▸ **To do**
- 1) Reproduce the passage of the article on the Homes for Ukraine scheme that begins at the words "As further attacks" and stops after "support the country.".
- 2) Which people are named in the article on the Homes for Ukraine scheme? List every one.

▸ **Document excerpt**
"""
Nearly 89,000 households have now signed up to provide a home for Ukrainian refugees as a Government minister said he was “actually quite proud” the website allowing Britons to put themselves forward had crashed within the first few minutes of going live.
Some 88,712 households had registered for the Homes for Ukraine scheme by Tuesday morning, the Department for Levelling Up, Housing and Communities said, as the Prime Minister aimed to match the efforts at home with foreign action.
Boris Johnson is set to travel to Saudi Arabia on Tuesday in a bid to further wean the UK off Russian oil and gas.
Before that, he will host visiting leaders of the Joint Expeditionary Force at Lancaster House, and the leaders of Finland and Sweden.
Further sanctions against those connected to Vladimir Putin are also expected to be announced.
As further attacks were reported in Ukraine, Foreign Office minister James Cleverly praised the British public for their efforts to support the country.
He said he was “glad the website crashed, because it is a reflection of that generosity of the British people” after households rushed to sign up for the Homes for Ukraine scheme launched on Monday.
“The irony of this is I’m actually quite proud that the system struggled,” Mr Cleverly told LBC.
“We built it quickly. We could have, yes… we could have spent more time stress-testing this website and delayed it a couple of days before launching.
“But, frankly, I’m glad we moved quickly on this and we’re moving quickly to ensure we’re able to help the Ukrainian refugees.”
Generosity of the British people
He added: “I know this is a weird thing to say as a Government minister – I’m glad the website crashed, because it is a reflection of that generosity of the British people.”
"""
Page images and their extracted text
"""
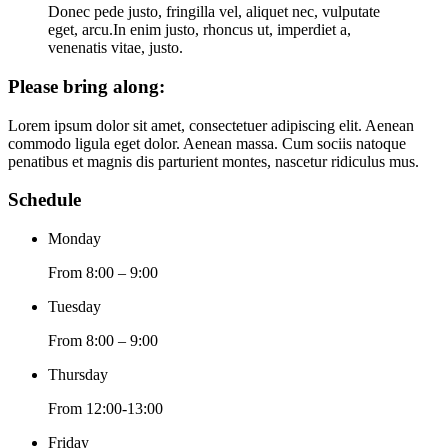
Donec pede justo, fringilla vel, aliquet nec, vulputate
eget, arcu.In enim justo, rhoncus ut, imperdiet a,
venenatis vitae, justo.
Please bring along
:
Lorem ipsum dolor sit amet, consectetuer adipiscing elit. Aenean
commodo ligula eget dolor. Aenean massa. Cum sociis natoque
penatibus et magnis dis parturient montes, nascetur ridiculus mus.
Schedule
Monday
From 8:00 – 9:00
Tuesday
From 8:00 – 9:00
Thursday
From 12:00-13:00
Friday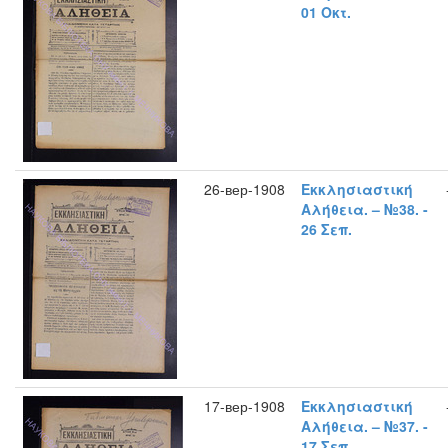
01 Οκτ.
26-вер-1908
Εκκλησιαστική
Αλήθεια. – №38. -
26 Σεπ.
17-вер-1908
Εκκλησιαστική
Αλήθεια. – №37. -
17 Σεπ.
"""
▸ **Answer section**
- 1)
As further attacks were reported in Ukraine, Foreign Office minister James Cleverly praised the British public for their efforts to support the country.

- 2)
Boris Johnson
Vladimir Putin
James Cleverly